## Assignment
Would you please repeat all of the data exactly, omitting the pictures?

+---+

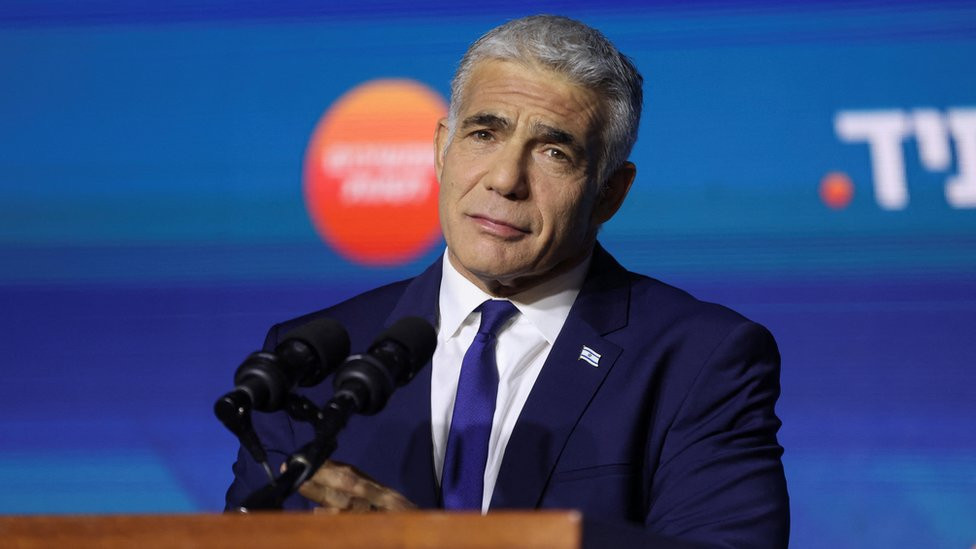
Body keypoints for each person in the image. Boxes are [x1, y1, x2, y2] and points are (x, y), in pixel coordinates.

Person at [227, 14, 789, 547]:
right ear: (441, 148)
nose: (505, 180)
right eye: (483, 135)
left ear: (611, 193)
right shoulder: (310, 362)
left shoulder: (698, 360)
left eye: (553, 152)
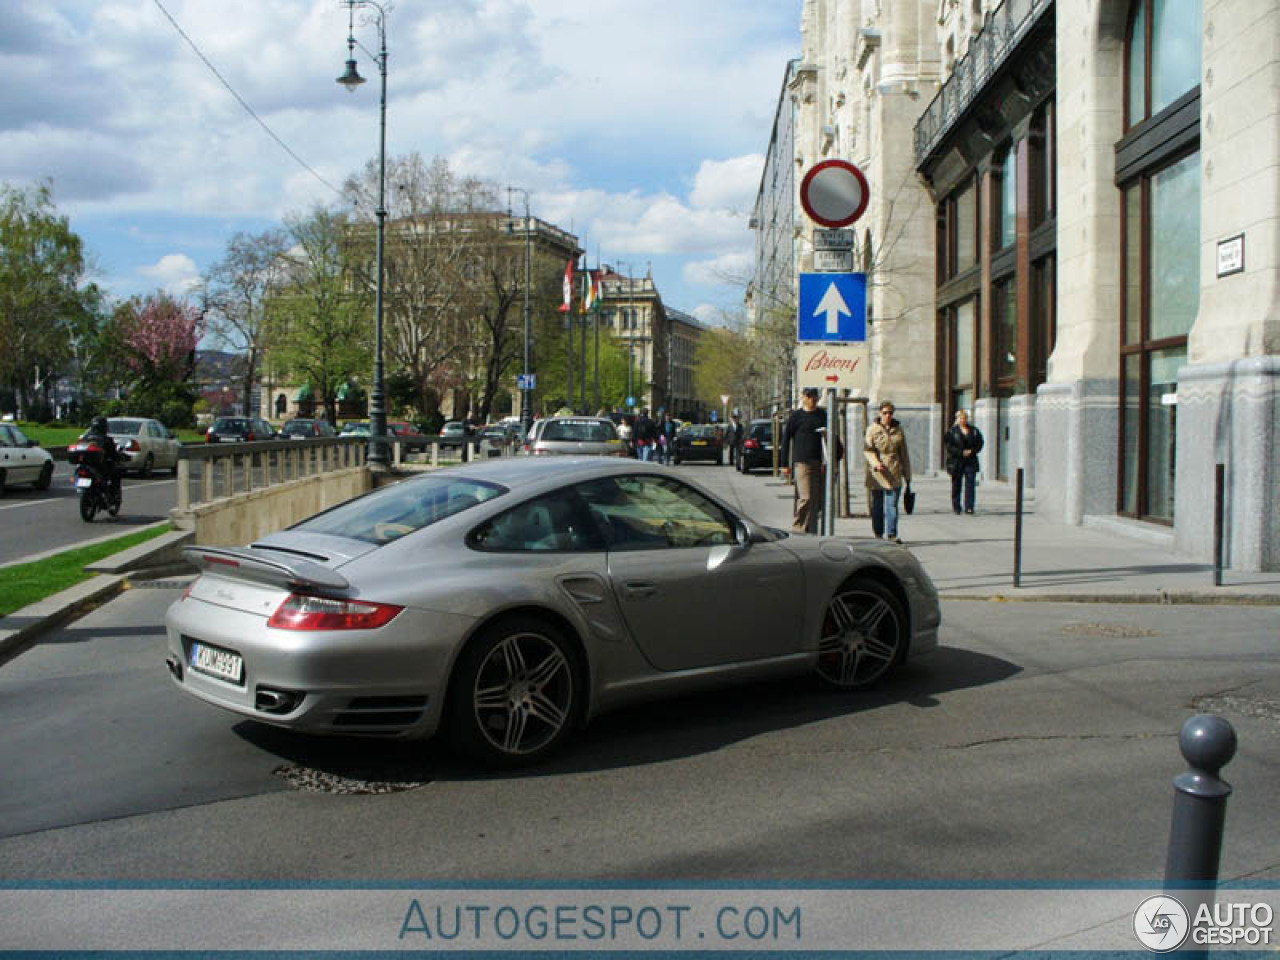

+---+

## Finished exercise
Body keypoints for each person in the image. Boxes are [x1, y1, x2, y2] and points are (x, y), in pixel coordinates.

Person at [227, 14, 789, 547]:
right ear: (441, 148)
nose: (505, 180)
right eye: (483, 135)
left ear: (611, 193)
right shoulder: (310, 362)
left shoulder: (698, 360)
left eye: (553, 152)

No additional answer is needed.